定年延長は、労働法令の改正に基づく改定を実施するのみでなく、この機会に「企業理念」を踏まえて、外部・内部の事業環境に巧みに適応し、競争力を高める人事施策でなければなりません。

その好事例を紹介しましょう。

H社の定年延長事例 [.H社のPhilosophyと人事制度の考え方]

基本理念の第一は[人間尊重]。

それぞれが自立した個人の個性を尊重し合い、平等な関係に立ち、信頼し、持てる力を尽くしていきたいという考え方。
人事制度も、その基本理念を受け、自立に基づく「主体性の尊重」、平等に基づく「公平の原則」、信頼に基づく「相互信頼」の3原則を定め、年齢・学歴・性別等の区別なく、従業員一人ひとりをその能力と努力に支えられたありのままの姿で捉え処遇する。

[総合的労働条件見直しの背景]

人事制度の改定の背景は、「事業環境の変化による経済的側面」と「人を取り巻く環境の変化」の2つの大きな変化。

リーマンショックを機とした自動車産業を取り巻く環境が激変。従来の延長線上の変化ではなく、構造自体が大きく変化。市場拡大の中心地は新興国ヘシフト、国内の四輪市場は縮小傾向、海外輸出も減少するなど、従来のビジネスモデルは通用しなくなった。

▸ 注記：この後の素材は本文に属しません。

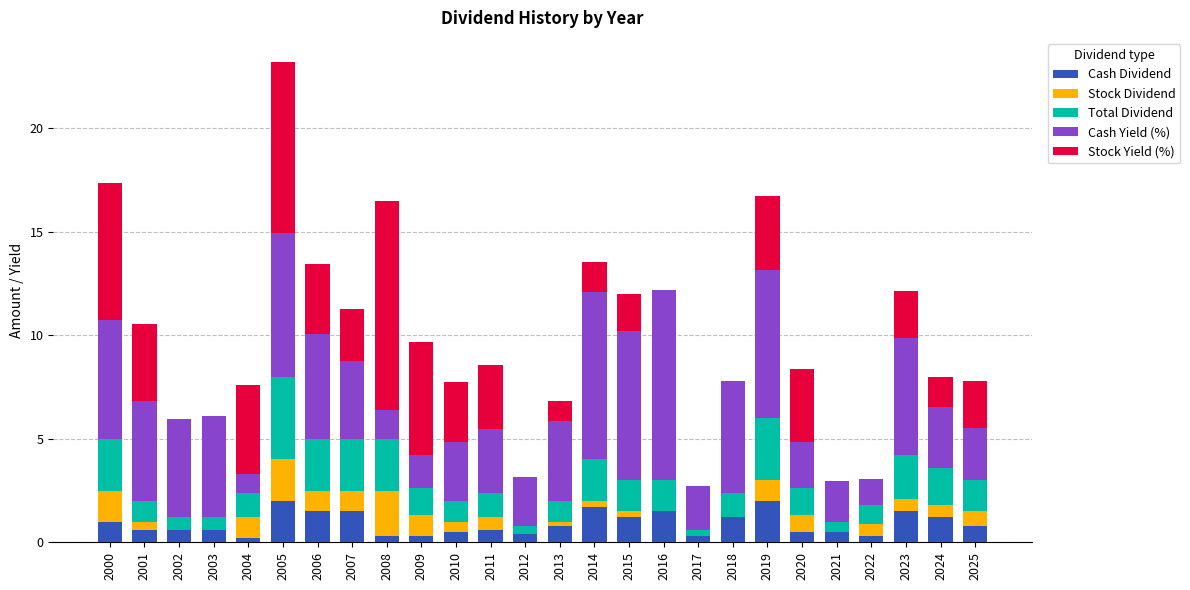

At which category is the sum across all series the highest?

2005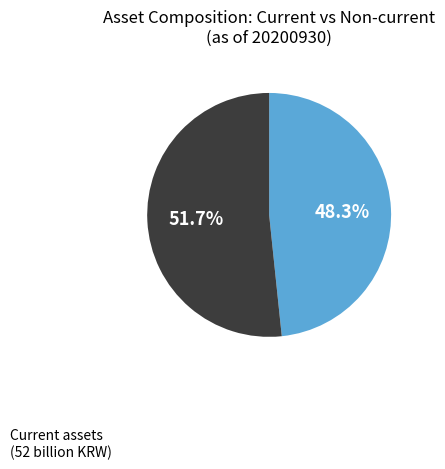

To the nearest percent, what percentage of the pie is Current assets?

48%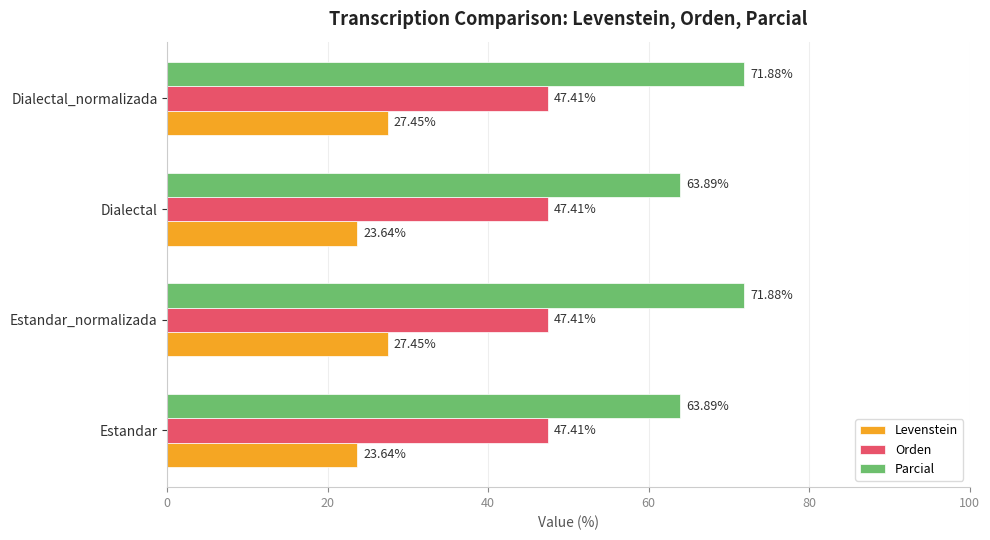

Which series has the widest spread of values?

Parcial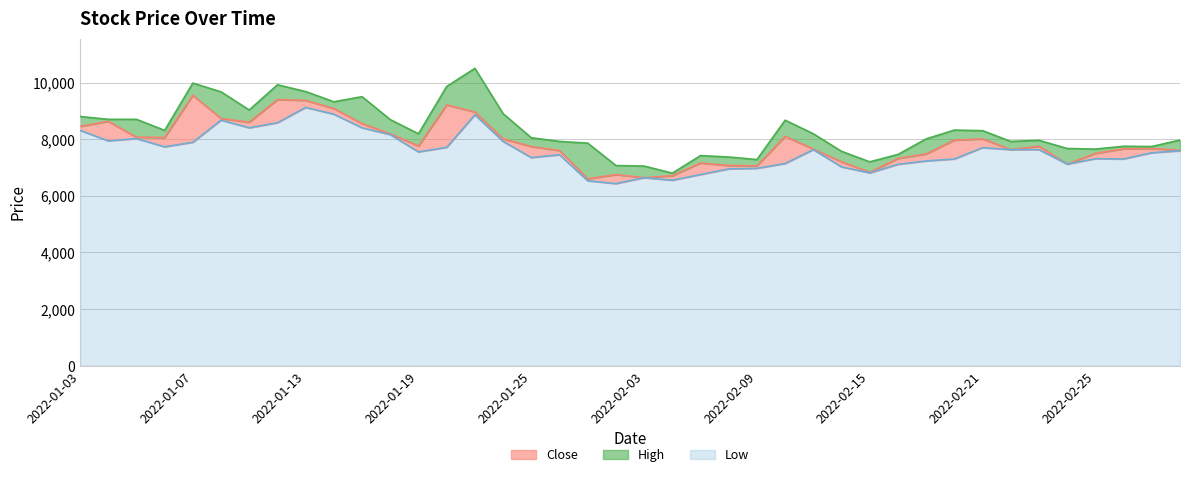

List the labels in order of Close value, largest first.

2022-01-07, 2022-01-12, 2022-01-13, 2022-01-20, 2022-01-14, 2022-01-21, 2022-01-10, 2022-01-04, 2022-01-11, 2022-01-17, 2022-01-03, 2022-01-18, 2022-02-10, 2022-01-05, 2022-01-06, 2022-01-24, 2022-02-21, 2022-02-18, 2022-01-19, 2022-02-23, 2022-01-25, 2022-03-02, 2022-02-28, 2022-02-11, 2022-02-22, 2022-03-03, 2022-01-26, 2022-02-25, 2022-02-17, 2022-02-16, 2022-02-14, 2022-02-07, 2022-02-24, 2022-02-08, 2022-02-09, 2022-02-15, 2022-01-28, 2022-02-04, 2022-02-03, 2022-01-27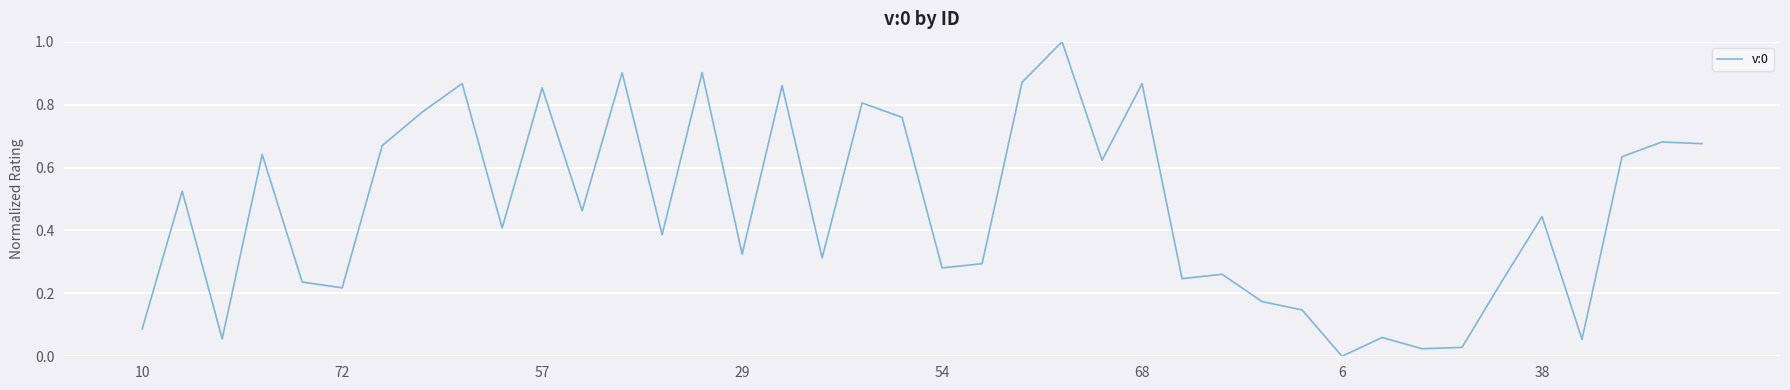

What is the difference between the maximum and minimum values?

1.0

グローバルでH社の存在価値を高める中期方針のもと、日本H社に求められるものは、一人ひとりが生き生きと働き、アウトプットをー段と高め、競争力をさらに向上させること、すなわち「人競争力の強化」。

[人を取り巻く環境の変化]

日本国内における社会の変化は、少子高齢化や共働き世帯の増加など、人口構造や生活スタイルが多様化。

近年10年間の女性従業員数の増加、50歳以上のベテラン従業員比率の上昇など、要員構造が変化。

また、少子高齢化に伴い介護を担う従業員の増加や60歳以降の再雇用者の増加など、従業員の多様化も進行。

今回の制度改定を成し得たポイントは、将来視点で大局的に検討したこと、労働条件だけでなく職場課題への対応も併せて実行してきたこと。

これらに労使が本音本気で議論し、従業員への丁寧な説明を双方が粘り強く行ってきたこと。